P. W. DUCK a1, M. R. FOSTER a2 and R. E. HEWITT a1
a1 Department of Mathematics, University of Manchester, Oxford Road, Manchester M13 9PL, UK
a2 Department of Aerospace Engineering, Applied Mechanics and Aviation, The Ohio State University, Columbus, OH, 43210, USA


In this paper we consider the boundary layer that forms on the sloping walls of a rotating container (notably a conical container), filled with a stratified fluid, when flow conditions are changed abruptly from some initial (uniform) state. The structure of the solution valid away from the cone apex is derived, and it is shown that a similarity-type solution is appropriate. This system, which is inherently nonlinear in nature, is solved numerically for several flow regimes, and the results reveal a number of interesting and diverse features.

In one case, a steady state is attained at large times inside the boundary layer. In a second case, a finite-time singularity occurs, which is fully analysed. A third scenario involves a double boundary-layer structure developing at large times, most significantly including an outer region that grows in thickness as the square-root of time.

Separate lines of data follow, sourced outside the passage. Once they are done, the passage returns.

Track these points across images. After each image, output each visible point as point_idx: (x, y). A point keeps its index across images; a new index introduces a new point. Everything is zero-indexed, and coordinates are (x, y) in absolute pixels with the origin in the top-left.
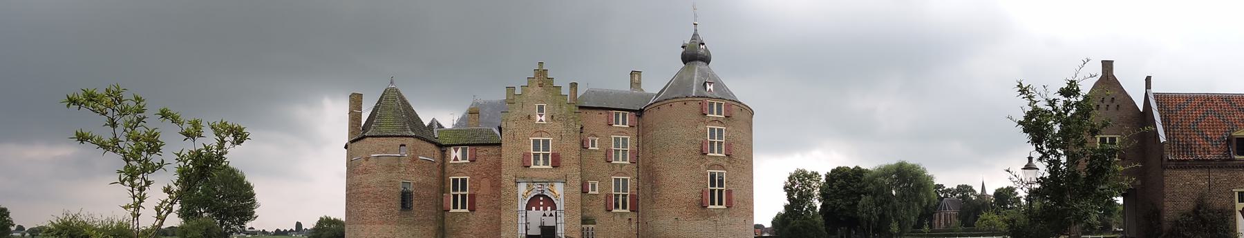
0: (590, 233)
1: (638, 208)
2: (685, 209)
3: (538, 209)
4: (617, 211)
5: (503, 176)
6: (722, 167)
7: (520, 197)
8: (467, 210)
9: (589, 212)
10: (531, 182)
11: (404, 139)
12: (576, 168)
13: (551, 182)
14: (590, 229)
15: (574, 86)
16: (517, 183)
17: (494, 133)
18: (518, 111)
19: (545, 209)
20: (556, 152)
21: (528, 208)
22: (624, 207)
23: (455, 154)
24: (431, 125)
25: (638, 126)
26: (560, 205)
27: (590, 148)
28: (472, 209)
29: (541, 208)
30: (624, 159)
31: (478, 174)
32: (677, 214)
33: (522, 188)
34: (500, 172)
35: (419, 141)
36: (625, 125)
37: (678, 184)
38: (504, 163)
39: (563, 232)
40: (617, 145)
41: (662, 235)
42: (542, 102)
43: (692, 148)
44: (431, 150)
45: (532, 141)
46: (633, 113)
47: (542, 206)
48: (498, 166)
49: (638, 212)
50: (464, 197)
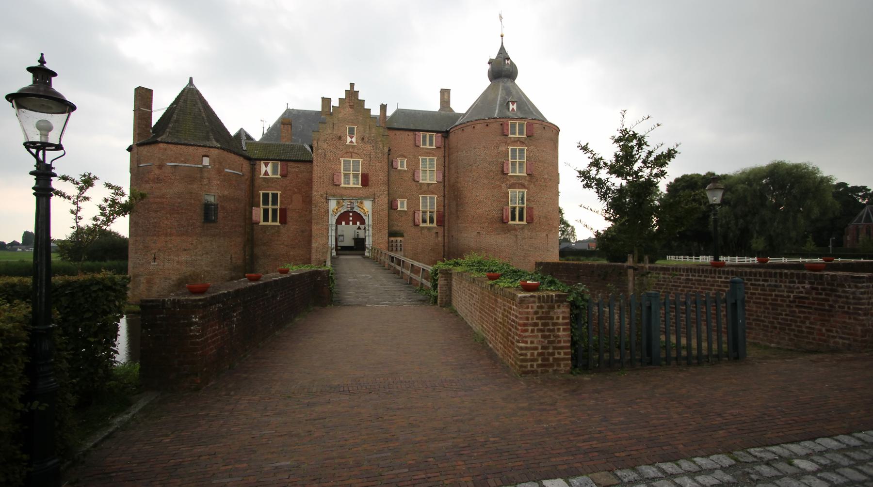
0: (399, 244)
2: (486, 224)
3: (347, 223)
4: (424, 225)
6: (523, 186)
7: (330, 212)
9: (398, 226)
10: (340, 198)
11: (207, 150)
13: (361, 199)
14: (399, 241)
15: (383, 108)
16: (327, 200)
17: (305, 148)
21: (338, 222)
22: (431, 221)
25: (445, 147)
27: (399, 168)
29: (351, 223)
33: (333, 204)
35: (225, 153)
36: (432, 146)
37: (480, 202)
41: (466, 246)
44: (238, 162)
46: (440, 135)
47: (351, 221)
48: (309, 183)
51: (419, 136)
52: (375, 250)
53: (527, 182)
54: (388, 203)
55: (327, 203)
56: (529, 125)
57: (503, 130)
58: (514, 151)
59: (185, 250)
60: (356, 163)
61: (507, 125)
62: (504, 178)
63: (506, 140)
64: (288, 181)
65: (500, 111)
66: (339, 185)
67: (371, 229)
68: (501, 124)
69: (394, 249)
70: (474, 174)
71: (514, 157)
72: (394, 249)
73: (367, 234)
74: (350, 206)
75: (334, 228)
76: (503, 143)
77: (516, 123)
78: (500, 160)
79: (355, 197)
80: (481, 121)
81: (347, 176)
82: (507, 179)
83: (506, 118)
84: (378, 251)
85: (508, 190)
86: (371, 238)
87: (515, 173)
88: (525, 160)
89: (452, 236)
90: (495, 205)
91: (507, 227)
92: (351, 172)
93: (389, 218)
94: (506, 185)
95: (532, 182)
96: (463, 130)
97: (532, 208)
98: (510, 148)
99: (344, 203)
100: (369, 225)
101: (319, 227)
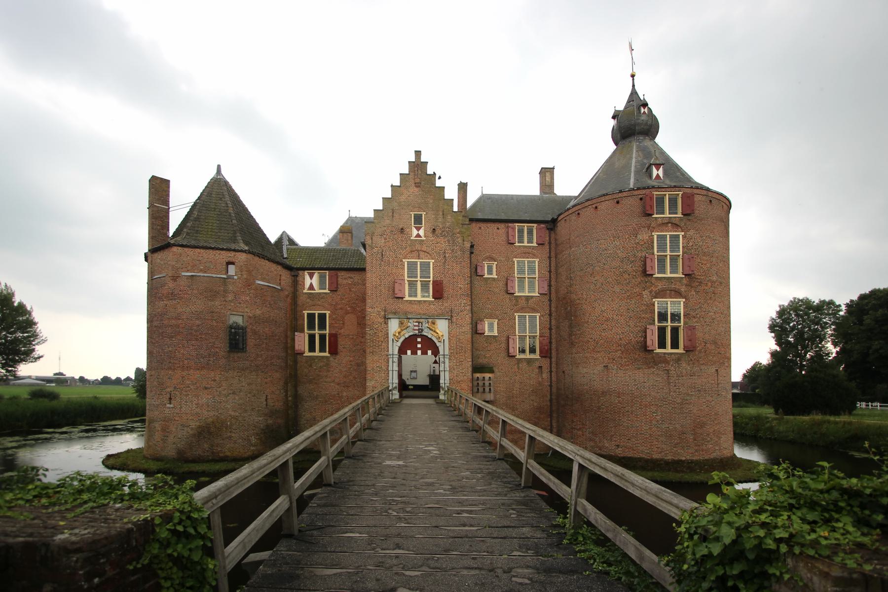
1: (551, 353)
3: (414, 353)
5: (369, 310)
6: (678, 294)
7: (391, 337)
8: (327, 354)
10: (404, 317)
12: (465, 301)
13: (433, 318)
15: (463, 188)
16: (386, 319)
18: (388, 222)
19: (424, 353)
20: (439, 279)
21: (402, 351)
22: (533, 350)
23: (311, 281)
24: (280, 241)
26: (444, 348)
28: (334, 351)
29: (419, 352)
30: (532, 288)
31: (341, 309)
32: (606, 360)
33: (394, 326)
34: (365, 305)
37: (607, 320)
38: (369, 292)
39: (447, 381)
40: (521, 271)
42: (420, 209)
43: (629, 268)
44: (275, 273)
45: (406, 263)
47: (419, 349)
49: (551, 358)
50: (323, 337)
51: (514, 229)
52: (452, 391)
53: (684, 287)
54: (472, 324)
55: (386, 323)
56: (688, 200)
57: (644, 207)
58: (662, 238)
59: (206, 388)
60: (424, 266)
61: (651, 198)
62: (646, 282)
63: (648, 222)
64: (339, 297)
65: (636, 180)
66: (403, 298)
67: (447, 361)
68: (641, 199)
69: (481, 389)
70: (596, 278)
71: (662, 247)
72: (481, 389)
73: (442, 369)
74: (417, 328)
75: (396, 360)
76: (645, 227)
77: (665, 195)
78: (639, 254)
79: (424, 314)
80: (607, 198)
81: (412, 285)
82: (651, 283)
83: (648, 188)
84: (456, 394)
85: (654, 300)
86: (447, 374)
87: (664, 273)
88: (681, 253)
89: (564, 372)
90: (631, 323)
91: (653, 358)
92: (419, 278)
93: (472, 345)
94: (651, 292)
95: (692, 287)
96: (579, 214)
97: (694, 328)
98: (655, 235)
99: (409, 324)
100: (444, 355)
101: (376, 358)
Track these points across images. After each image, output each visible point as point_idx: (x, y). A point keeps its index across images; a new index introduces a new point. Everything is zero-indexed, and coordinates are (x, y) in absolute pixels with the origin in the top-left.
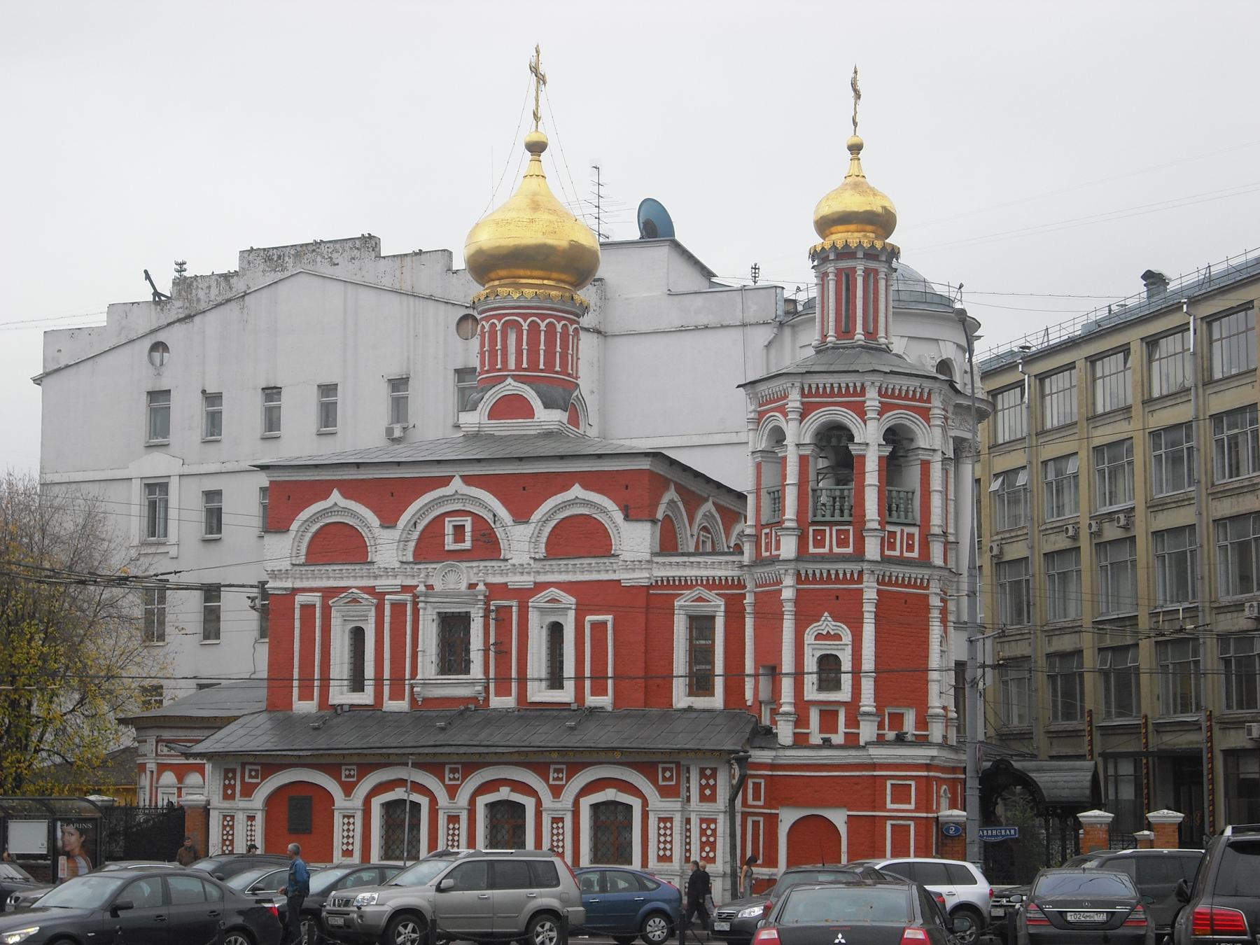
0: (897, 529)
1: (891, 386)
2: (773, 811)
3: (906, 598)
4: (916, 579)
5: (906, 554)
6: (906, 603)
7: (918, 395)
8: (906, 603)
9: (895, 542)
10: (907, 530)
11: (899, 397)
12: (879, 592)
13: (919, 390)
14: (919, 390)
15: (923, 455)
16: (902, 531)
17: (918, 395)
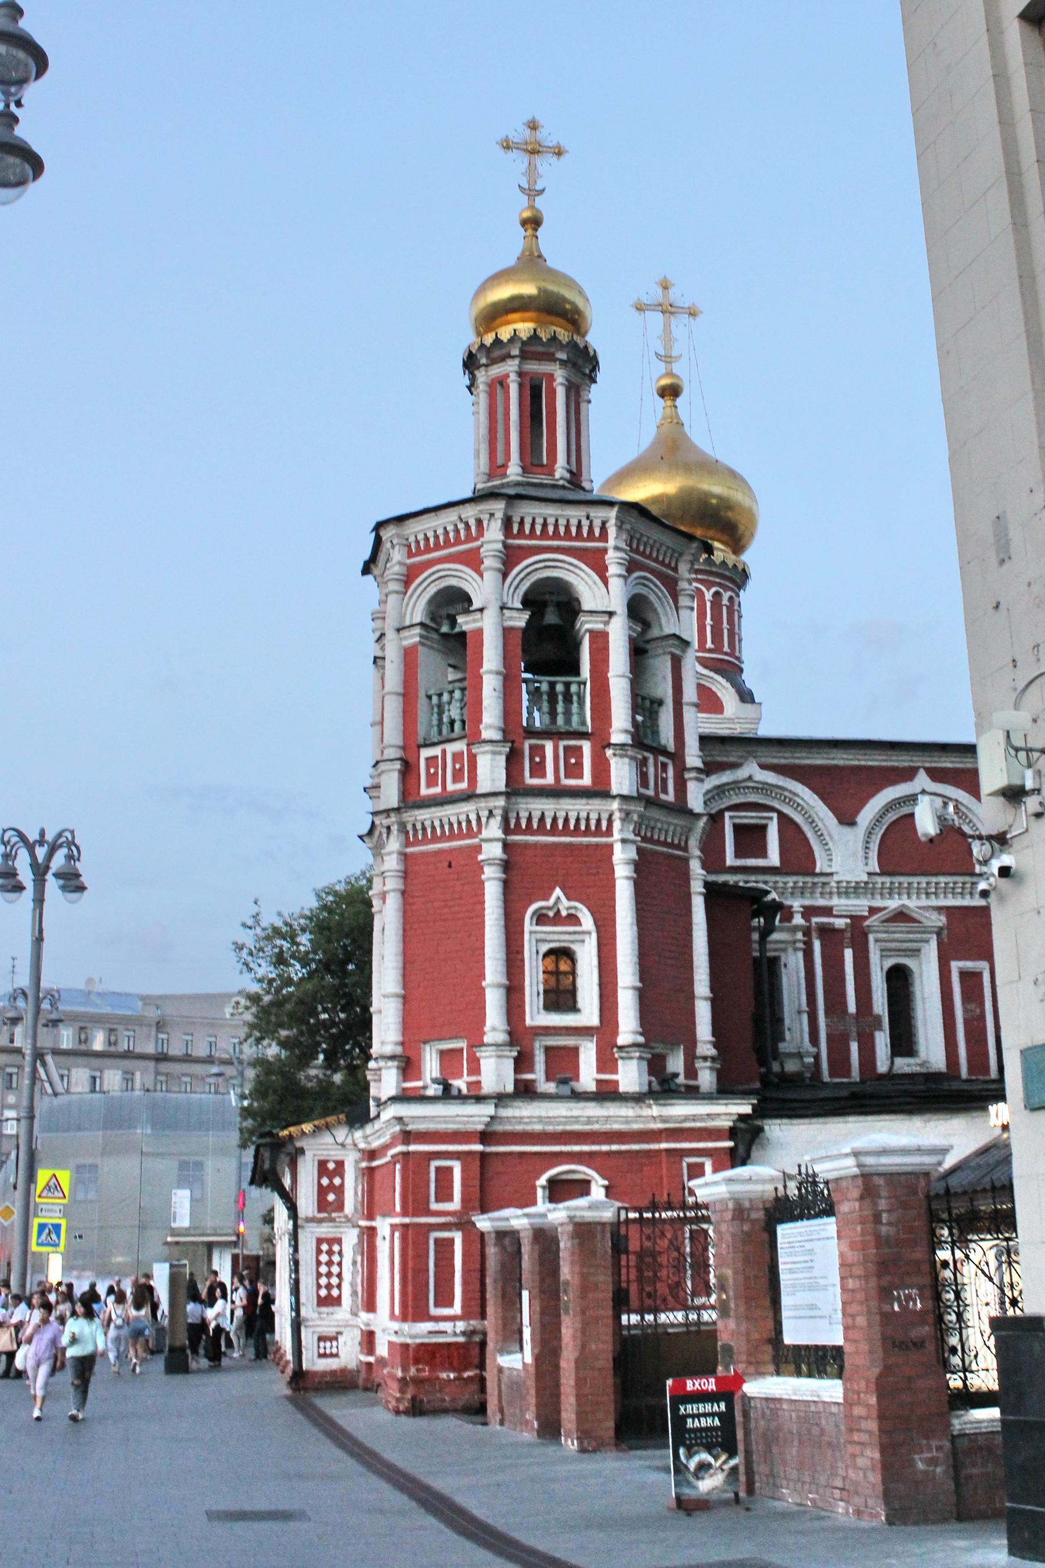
0: (436, 751)
1: (421, 537)
2: (373, 1224)
3: (449, 859)
4: (459, 823)
5: (451, 787)
6: (450, 866)
7: (462, 533)
8: (450, 866)
9: (436, 773)
10: (451, 748)
11: (438, 547)
12: (405, 857)
13: (461, 526)
14: (461, 526)
15: (466, 623)
16: (444, 752)
17: (462, 533)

We also consider directly the nonlinear fully steady solutions to the problem, and map out in parameter space the likely ultimate flow behaviour. Intriguingly, we find cases where, when the rotation rate of the container is equal to that of the main body of the fluid, an alternative nonlinear state is preferred, rather than the trivial (uniform) solution.

Finally, utilizing Laplace transforms, we re-investigate the linear initial-value problem for small differential spin-up studied by MacCready & Rhines (1991), recovering the growing-layer solution they found. However, in contrast to earlier work, we find a critical value of the buoyancy parameter beyond which the solution grows exponentially in time, consistent with our nonlinear results.

(Received December 13 1995)
(Revised October 24 1996)

Present address: Department of Civil Engineering, The University, Dundee DD1 4HN, UK.